=== PAGE ===
Cette joyeuse assemblée qui est là devant Nous est aussi votre alléluia particulier ; vous l'avez chanté dans l'hymne vibrante de votre XXVe anniversaire, tout en y ajoutant la joie affectueuse de célébrer en même temps le XXVe anniversaire de votre présidente centrale, à l'infatigable et multiple activité bénie de Dieu et des Pontifes romains de qui on doit principalement le progrès et le développement de votre association. A elle et à toutes celles qui ont travaillé avec elle — certaines depuis le commencement — dans cette bonne oeuvre, va aujourd'hui l'éloge reconnaissant du Père commun. Vous êtes venues sous leur direction ; vous désirez, maintenant, au terme des cinq premiers lustres d'existence de votre grande famille et au seuil des cinq suivants, vous désirez recevoir Notre paternel encouragement et Notre bénédiction.

Gravité et devoirs de l'heure présente.
=== DOCUMENTS FOURNIS ===
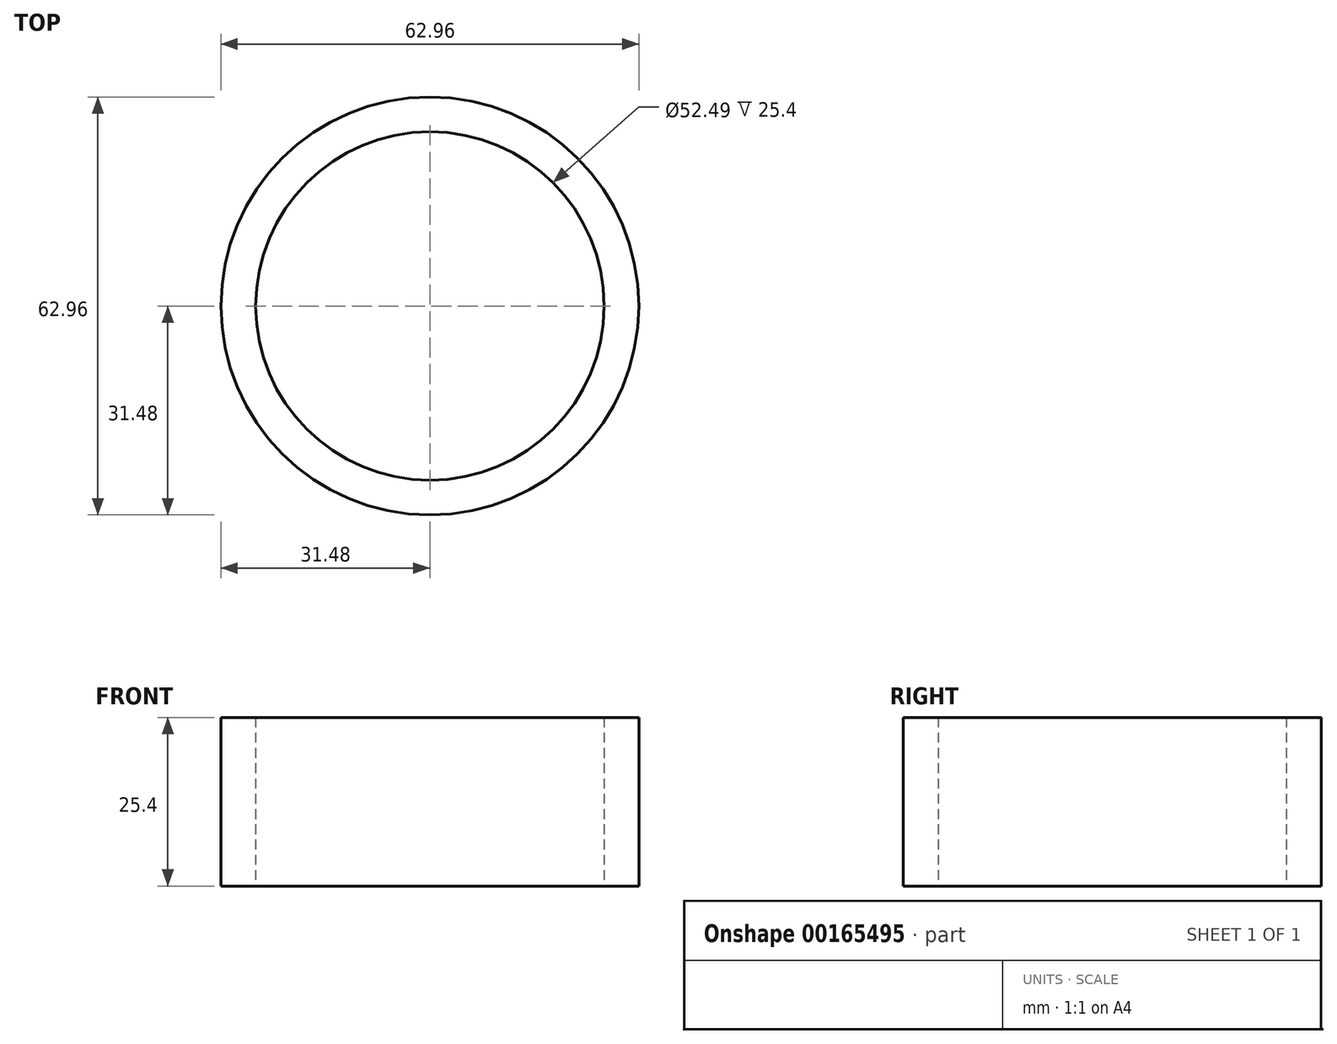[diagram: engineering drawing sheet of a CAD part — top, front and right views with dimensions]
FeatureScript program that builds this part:
annotation { "Feature Type Name" : "Feature", "Feature Type Description" : "" }
export const myFeature = defineFeature(function(context is Context, id is Id, definition is map)
    precondition{}
    {
        {
            var Q0;
            Q0=qCreatedBy(makeId("Top.planeOp"),FACE);
            var sketch = newSketch(context, id + "F0", { "sketchPlane" : qUnion([Q0])});
            skCircle(sketch, "E0", {"center": v(0, 0) * mm, "radius": 31.48 * mm});
            skCircle(sketch, "E1", {"center": v(0, 0) * mm, "radius": 26.25 * mm});
            skSolve(sketch);
        }
        {
            var Q0;
            Q0=makeQuery(id+"F0.imprint","IMPRINT",FACE,{"disambiguationData":[TD([[makeQuery(id+"F0.imprint","IMPRINT",EDGE,{"derivedFrom":sQuery(id+"F0.wireOp",EDGE,"E0")}),1.0]])]});
            var Q1;
            Q1=sQuery(id+"F0.wireOp",EDGE,"E0");
            var Q2;
            Q2=sQuery(id+"F0.wireOp",EDGE,"E1");
            extrude(context, id + "F1", {"entities" : qUnion([Q0]), "surfaceEntities" : qUnion([Q1, Q2]), "depth" : 25.4 * mm});
        }
    });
===
CONSIGNES —
1. D'après la page, quel anniversaire de la présidente centrale est célébré en même temps que celui de l'association ?
2. Recopiez à l'identique le passage du listing allant de son début jusqu'à la ligne contenant "var sketch = newSketch(context, id", celle-ci incluse, en omettant les images.

CORRIGÉ —
1. Son XXVe anniversaire.

2.
[diagram: engineering drawing sheet of a CAD part — top, front and right views with dimensions]
FeatureScript program that builds this part:
annotation { "Feature Type Name" : "Feature", "Feature Type Description" : "" }
export const myFeature = defineFeature(function(context is Context, id is Id, definition is map)
    precondition{}
    {
        {
            var Q0;
            Q0=qCreatedBy(makeId("Top.planeOp"),FACE);
            var sketch = newSketch(context, id + "F0", { "sketchPlane" : qUnion([Q0])});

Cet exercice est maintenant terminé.